## Отрывок документа:
Писательница Элизабет Гилберт рассказывает, как ее изгнанники начали брать верх, когда ее бойфренд Дэвид стал отвергать ее. Она хорошо передает тот ад, в который мы попадаем, находясь в таком состоянии.
Я боялась ложиться спать, как заключенный боится спускаться в камеру пыток. Рядом со спящим Дэвидом, таким прекрасным и недоступным, меня затягивал водоворот панического страха одиночества. В моем воображении рисовались мельчайшие подробности собственного самоубийства. Каждая клеточка тела причиняла боль. Я казалась себе примитивным пружинным механизмом, который поместили под гораздо большее давление, чем он способен выдержать, и который вот-вот взорвется, уничтожив все вокруг. Я представляла, как руки и ноги отскакивают прочь от тела, чтобы быть как можно дальше от вулкана безрадостности, в который я превратилась. По утрам Дэвид находил меня на полу рядом с кроватью: я тревожно спала, свернувшись на груде полотенец, как бездомная собака[20].
Когда наши изгнанники настолько захватывают нас, они часто вызывают удивление, а затем и отвращение у наших партнеров. Это противоположно тому, чего хотят изгнанники, и их чувство отверженности усиливается.
По мере того как это происходило с Дэвидом, Элизабет все больше впадала в состояние крайней безнадежности.

## Фрагменты данных:
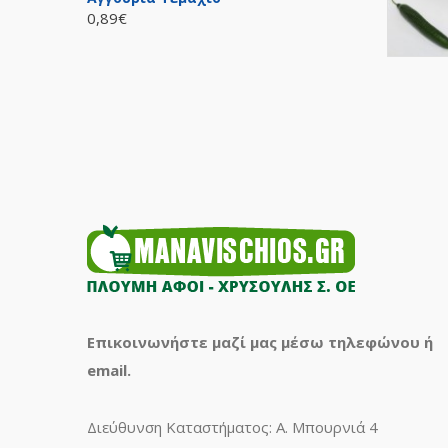
0,89€
Επικοινωνήστε μαζί μας μέσω τηλεφώνου ή
email.
Διεύθυνση Καταστήματος: Α. Μπουρνιά 4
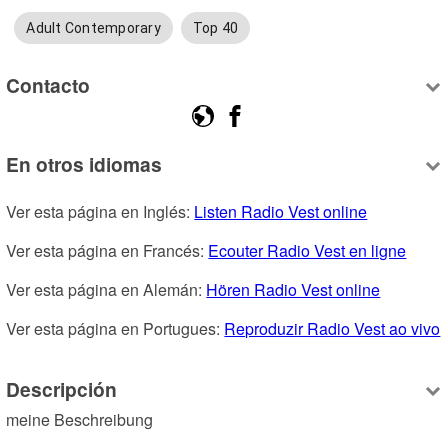
Adult Contemporary
Top 40
Contacto
En otros idiomas
Ver esta página en Inglés: 
Listen Radio Vest online
Ver esta página en Francés: 
Ecouter Radio Vest en ligne
Ver esta página en Alemán: 
Hören Radio Vest online
Ver esta página en Portugues: 
Reproduzir Radio Vest ao vivo
Descripción
meine Beschreibung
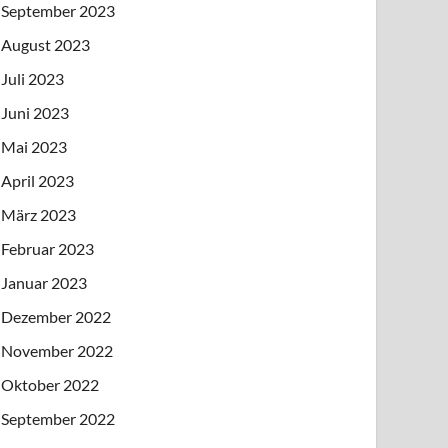
September 2023
August 2023
Juli 2023
Juni 2023
Mai 2023
April 2023
März 2023
Februar 2023
Januar 2023
Dezember 2022
November 2022
Oktober 2022
September 2022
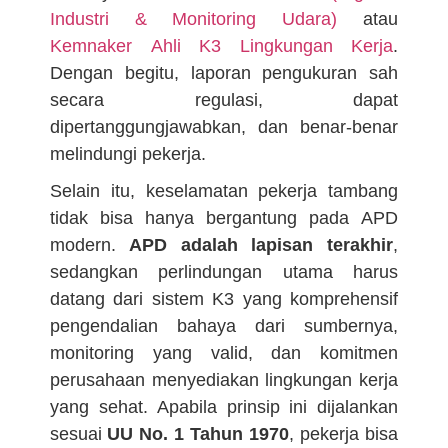
Industri & Monitoring Udara)
atau
Kemnaker Ahli K3 Lingkungan Kerja
.
Dengan begitu, laporan pengukuran sah
secara regulasi, dapat
dipertanggungjawabkan, dan benar-benar
melindungi pekerja.
Selain itu, keselamatan pekerja tambang
tidak bisa hanya bergantung pada APD
modern.
APD adalah lapisan terakhir
,
sedangkan perlindungan utama harus
datang dari sistem K3 yang komprehensif
pengendalian bahaya dari sumbernya,
monitoring yang valid, dan komitmen
perusahaan menyediakan lingkungan kerja
yang sehat. Apabila prinsip ini dijalankan
sesuai
UU No. 1 Tahun 1970
, pekerja bisa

## Задание:
Выведите без изменений часть отрывка документа, начиная со слов «Когда наши изгнанники» и продолжая до слов «чувство отверженности усиливается.» включительно.

## Ответ на задание:
Когда наши изгнанники настолько захватывают нас, они часто вызывают удивление, а затем и отвращение у наших партнеров. Это противоположно тому, чего хотят изгнанники, и их чувство отверженности усиливается.